Exit polls showed that 77 percent of voters cited either the economy or the federal deficit as the top issue on their minds. And President Obama has already said that the first order of business has to be tackling the deficit and the “fiscal cliff” looming before the nation on January 1.

That’s why Congress should reject efforts to pass a $1 trillion, five-year farm bill in the next five weeks. A lame-duck session is the wrong time to wrestle with this complicated piece of food and farm legislation.

Instead, Congress should pass a responsible extension of the just-expired farm bill, one that finally ends direct payments, extends critical programs only and places reasonable limits on runaway crop insurance subsidies. As we near the fiscal cliff, Congress needs to stay focused on the nation’s economic and fiscal challenges, not on providing more farm welfare at a time of record farm income.

The recent drought has laid bare the enormous cost of federal crop insurance subsidies. In addition to paying most of the premiums, taxpayers will pay most of the claims for lost crops. The total bill to the public for 2012 could easily exceed $30 billion.

Rather than reforming the program to limit the cost to taxpayers and cut off windfall profits for insurance companies, however, both the House and Senate farm bills would increase the insurance subsidies and provide new price and revenue guarantees for highly profitable farm operations, which are enjoying record income despite the drought. If either chamber’s proposed bill had been in effect this year, the cost to taxpayers would have been even greater.

Simply put, it would be irresponsible for Congress to pass a five-year farm bill before we know the full cost of the drought – and the potential cost of further increasing farm subsidies as the House and Senate have proposed.

Anyone who understands how crop insurance works will not be surprised to learn that farm groups and insurance companies are pressing to get a new bill passed before the full cost to taxpayers is tallied.

For the rest of us, here’s a quick summary: Under the current system, the taxpayer pays roughly 60 percent of the premiums and separately gives away more than $1 billion annually to companies that sell the policies. And taxpayers, not the insurance companies, pay most of the claims when insured crops fail. Farmers can even get a so-called “revenue protection” policy that pays out more if crop prices rise during the growing season, as they  always do when a drought shrinks the crop.

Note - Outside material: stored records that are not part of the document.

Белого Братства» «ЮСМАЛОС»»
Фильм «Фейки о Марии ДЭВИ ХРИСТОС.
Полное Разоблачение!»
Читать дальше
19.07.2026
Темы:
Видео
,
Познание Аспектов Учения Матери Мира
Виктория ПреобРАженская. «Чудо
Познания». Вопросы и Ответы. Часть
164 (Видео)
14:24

That’s like having Congress pay 60 percent of your car insurance premium, pay a private insurer like GEICO to sell you a policy, and then pick up most of the cost when you wreck your car. Under the terms of revenue protection policies, Congress would even buy you a nicer car.

You’d be crazy to pass up such an offer, so it’s no surprise that most farmers in drought-stricken parts of Iowa and Illinois have snapped up these policies. What should be a surprise is that many of these farmers will earn more from their insurance policy than they would have made if they had harvested a decent crop. And despite record claims, crop insurance companies will still make a healthy profit.

When Congress held hearings about crop insurance, guess what they found? That farmers and crop insurance companies really like crop insurance the way it is. Shocker!

Congress should pass a responsible farm bill extension that finally ends direct payments, and it should fully examine the costs of the current crop insurance program and the potential cost of proposals to provide new insurance subsidies and price and revenue guarantees.